The inequality to be solved in Lang's Basic Mathematics is $x^2>1$ from which I've worked out:
$$x^2>1$$ $$\sqrt {x^2}> \sqrt 1$$ $${x>1} \,\text{or}\ \, {x<-1}$$
Which in my mind would be written:
$$x \in \mathbb{R},x\neq \{1, -1\}$$
$$\text{*Or per Michael Rozenberg's suggestion*:}\ $$ $$\lvert x\rvert >1$$ But which the textbook wrote as:
$$-1>x>1$$
Is that notation tradition? I assumed from: $$a>b>c \Rightarrow a>c$$ $$then$$ $$-1>x>1$$ $$-1>1$$
Which is obviously false.
I think it's better to make the following.
$x^2>1\Leftrightarrow|x|>1$, which gives $x>1$ or $x<-1$.
Because $\sqrt{x^2}=|x|$.
About your second question.
$-1>x>1$ says $x>1$ and $x<-1$, which is absurd.
More things.
"," says "and".
From here it's better to write $x>1$ or $x<-1$ because $x>1$ , $x<-1$ is absurd again.
You have done the algebra correctly; the answer is $x < -1$ or $x > 1$. But it would not be written $x \in \mathbb{R},x\neq \{1, -1\}$. This notation excludes $1$ and $-1$ but not the interval between them.
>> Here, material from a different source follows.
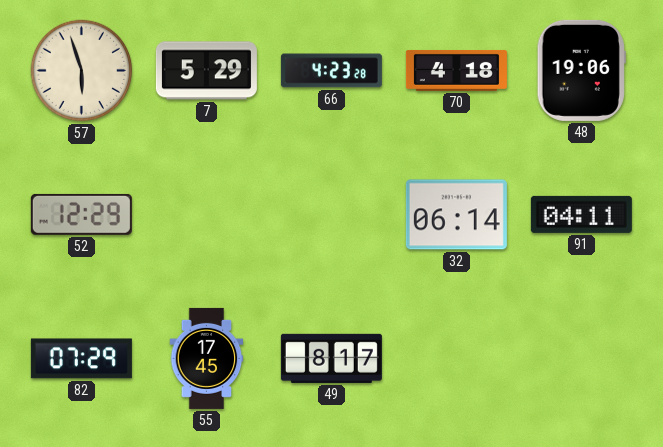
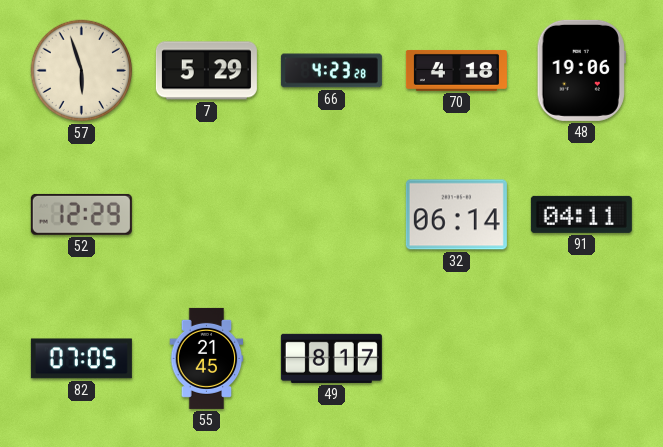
82: 07:29 -> 07:05
55: 17:45 -> 21:45
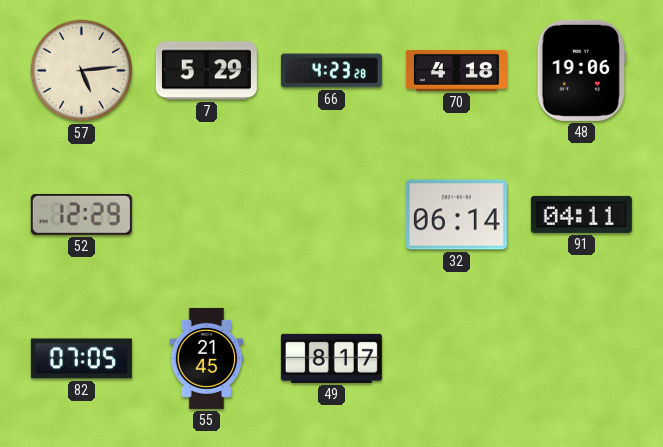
57: 5:57 -> 5:14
So I would leave it as two inequalities.
Your book's notation combines the two inequalities into one, but makes it worse. Since in English we read left to right, the expectation is for the inequalities to hold all the way through. Generally, that notation works when $x$ is between the two end values. At best, it's sloppy to write this answer this way.
I like to think of this geometrically. Subtract $1$ from both sides of the inequality and you have $x^2 - 1 > 0$. Graph this on any graphing utility (here is a screenshot from desmos.com):
Clearly you can see two distinct sections (they are not continuous) where the graph is greater than $0$. These correspond to $x<-1$ and $x>1$. Because they are discontinuous, I would think the best way to express the answer is in a pair of inequalities, as we have above.